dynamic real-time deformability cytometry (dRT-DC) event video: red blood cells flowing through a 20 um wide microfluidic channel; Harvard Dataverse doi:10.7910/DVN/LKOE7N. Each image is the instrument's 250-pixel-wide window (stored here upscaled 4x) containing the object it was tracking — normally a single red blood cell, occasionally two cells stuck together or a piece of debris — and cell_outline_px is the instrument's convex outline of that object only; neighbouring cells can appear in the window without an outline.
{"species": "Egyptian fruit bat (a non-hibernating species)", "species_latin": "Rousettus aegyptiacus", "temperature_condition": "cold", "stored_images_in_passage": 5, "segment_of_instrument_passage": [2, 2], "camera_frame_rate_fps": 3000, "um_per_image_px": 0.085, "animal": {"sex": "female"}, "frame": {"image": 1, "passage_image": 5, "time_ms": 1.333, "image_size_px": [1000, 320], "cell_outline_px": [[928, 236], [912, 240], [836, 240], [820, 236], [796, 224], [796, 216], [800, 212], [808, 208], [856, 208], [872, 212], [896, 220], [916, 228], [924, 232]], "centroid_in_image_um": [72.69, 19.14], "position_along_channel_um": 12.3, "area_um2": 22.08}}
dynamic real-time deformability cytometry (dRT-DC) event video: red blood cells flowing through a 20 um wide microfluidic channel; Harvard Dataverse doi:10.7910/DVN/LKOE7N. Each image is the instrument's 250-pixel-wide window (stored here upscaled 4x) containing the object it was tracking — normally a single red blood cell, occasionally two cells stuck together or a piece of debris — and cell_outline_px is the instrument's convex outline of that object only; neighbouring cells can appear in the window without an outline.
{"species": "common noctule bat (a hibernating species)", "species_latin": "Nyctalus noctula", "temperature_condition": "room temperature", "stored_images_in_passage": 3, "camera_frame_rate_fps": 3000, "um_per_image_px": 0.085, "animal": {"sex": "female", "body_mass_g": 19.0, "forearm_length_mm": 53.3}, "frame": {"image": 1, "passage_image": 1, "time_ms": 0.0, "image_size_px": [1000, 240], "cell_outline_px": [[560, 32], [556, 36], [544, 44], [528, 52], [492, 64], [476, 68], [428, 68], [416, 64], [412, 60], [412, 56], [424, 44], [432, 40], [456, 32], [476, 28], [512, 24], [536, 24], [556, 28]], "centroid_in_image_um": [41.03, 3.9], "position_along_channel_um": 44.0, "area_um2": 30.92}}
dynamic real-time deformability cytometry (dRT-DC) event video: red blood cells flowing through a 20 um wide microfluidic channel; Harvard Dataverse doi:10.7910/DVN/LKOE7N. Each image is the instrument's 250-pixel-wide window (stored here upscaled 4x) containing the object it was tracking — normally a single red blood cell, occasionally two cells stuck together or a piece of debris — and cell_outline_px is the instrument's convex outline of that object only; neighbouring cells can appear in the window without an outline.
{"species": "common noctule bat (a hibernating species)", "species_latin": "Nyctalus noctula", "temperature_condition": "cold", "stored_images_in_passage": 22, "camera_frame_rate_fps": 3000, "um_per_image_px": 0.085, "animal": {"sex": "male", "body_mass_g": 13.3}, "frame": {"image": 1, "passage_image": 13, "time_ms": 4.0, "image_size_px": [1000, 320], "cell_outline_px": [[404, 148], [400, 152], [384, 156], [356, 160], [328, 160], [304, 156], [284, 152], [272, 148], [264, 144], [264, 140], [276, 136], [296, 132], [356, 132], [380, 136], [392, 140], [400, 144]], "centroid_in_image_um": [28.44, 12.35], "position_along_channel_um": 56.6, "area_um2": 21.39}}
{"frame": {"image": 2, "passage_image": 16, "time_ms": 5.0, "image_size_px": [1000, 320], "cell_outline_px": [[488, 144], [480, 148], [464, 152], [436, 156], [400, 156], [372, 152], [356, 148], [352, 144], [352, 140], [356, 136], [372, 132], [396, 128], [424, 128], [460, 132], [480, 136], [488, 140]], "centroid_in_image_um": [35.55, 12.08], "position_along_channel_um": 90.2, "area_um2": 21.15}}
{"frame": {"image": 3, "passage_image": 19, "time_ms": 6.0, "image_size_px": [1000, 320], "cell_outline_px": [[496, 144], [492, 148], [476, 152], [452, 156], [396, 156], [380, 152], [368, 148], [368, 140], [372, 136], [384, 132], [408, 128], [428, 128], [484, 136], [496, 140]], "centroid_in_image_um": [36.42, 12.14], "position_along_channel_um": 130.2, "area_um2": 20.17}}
_ _ _ _ _ _ _
Print the records once more, exactly as they were given.

dynamic real-time deformability cytometry (dRT-DC) event video: red blood cells flowing through a 20 um wide microfluidic channel; Harvard Dataverse doi:10.7910/DVN/LKOE7N. Each image is the instrument's 250-pixel-wide window (stored here upscaled 4x) containing the object it was tracking — normally a single red blood cell, occasionally two cells stuck together or a piece of debris — and cell_outline_px is the instrument's convex outline of that object only; neighbouring cells can appear in the window without an outline.
{"species": "Egyptian fruit bat (a non-hibernating species)", "species_latin": "Rousettus aegyptiacus", "temperature_condition": "cold", "stored_images_in_passage": 5, "segment_of_instrument_passage": [2, 2], "camera_frame_rate_fps": 3000, "um_per_image_px": 0.085, "animal": {"sex": "female"}, "frame": {"image": 1, "passage_image": 5, "time_ms": 1.333, "image_size_px": [1000, 320], "cell_outline_px": [[928, 236], [912, 240], [836, 240], [820, 236], [796, 224], [796, 216], [800, 212], [808, 208], [856, 208], [872, 212], [896, 220], [916, 228], [924, 232]], "centroid_in_image_um": [72.69, 19.14], "position_along_channel_um": 12.3, "area_um2": 22.08}}
dynamic real-time deformability cytometry (dRT-DC) event video: red blood cells flowing through a 20 um wide microfluidic channel; Harvard Dataverse doi:10.7910/DVN/LKOE7N. Each image is the instrument's 250-pixel-wide window (stored here upscaled 4x) containing the object it was tracking — normally a single red blood cell, occasionally two cells stuck together or a piece of debris — and cell_outline_px is the instrument's convex outline of that object only; neighbouring cells can appear in the window without an outline.
{"species": "common noctule bat (a hibernating species)", "species_latin": "Nyctalus noctula", "temperature_condition": "room temperature", "stored_images_in_passage": 3, "camera_frame_rate_fps": 3000, "um_per_image_px": 0.085, "animal": {"sex": "female", "body_mass_g": 19.0, "forearm_length_mm": 53.3}, "frame": {"image": 1, "passage_image": 1, "time_ms": 0.0, "image_size_px": [1000, 240], "cell_outline_px": [[560, 32], [556, 36], [544, 44], [528, 52], [492, 64], [476, 68], [428, 68], [416, 64], [412, 60], [412, 56], [424, 44], [432, 40], [456, 32], [476, 28], [512, 24], [536, 24], [556, 28]], "centroid_in_image_um": [41.03, 3.9], "position_along_channel_um": 44.0, "area_um2": 30.92}}
dynamic real-time deformability cytometry (dRT-DC) event video: red blood cells flowing through a 20 um wide microfluidic channel; Harvard Dataverse doi:10.7910/DVN/LKOE7N. Each image is the instrument's 250-pixel-wide window (stored here upscaled 4x) containing the object it was tracking — normally a single red blood cell, occasionally two cells stuck together or a piece of debris — and cell_outline_px is the instrument's convex outline of that object only; neighbouring cells can appear in the window without an outline.
{"species": "common noctule bat (a hibernating species)", "species_latin": "Nyctalus noctula", "temperature_condition": "cold", "stored_images_in_passage": 22, "camera_frame_rate_fps": 3000, "um_per_image_px": 0.085, "animal": {"sex": "male", "body_mass_g": 13.3}, "frame": {"image": 1, "passage_image": 13, "time_ms": 4.0, "image_size_px": [1000, 320], "cell_outline_px": [[404, 148], [400, 152], [384, 156], [356, 160], [328, 160], [304, 156], [284, 152], [272, 148], [264, 144], [264, 140], [276, 136], [296, 132], [356, 132], [380, 136], [392, 140], [400, 144]], "centroid_in_image_um": [28.44, 12.35], "position_along_channel_um": 56.6, "area_um2": 21.39}}
{"frame": {"image": 2, "passage_image": 16, "time_ms": 5.0, "image_size_px": [1000, 320], "cell_outline_px": [[488, 144], [480, 148], [464, 152], [436, 156], [400, 156], [372, 152], [356, 148], [352, 144], [352, 140], [356, 136], [372, 132], [396, 128], [424, 128], [460, 132], [480, 136], [488, 140]], "centroid_in_image_um": [35.55, 12.08], "position_along_channel_um": 90.2, "area_um2": 21.15}}
{"frame": {"image": 3, "passage_image": 19, "time_ms": 6.0, "image_size_px": [1000, 320], "cell_outline_px": [[496, 144], [492, 148], [476, 152], [452, 156], [396, 156], [380, 152], [368, 148], [368, 140], [372, 136], [384, 132], [408, 128], [428, 128], [484, 136], [496, 140]], "centroid_in_image_um": [36.42, 12.14], "position_along_channel_um": 130.2, "area_um2": 20.17}}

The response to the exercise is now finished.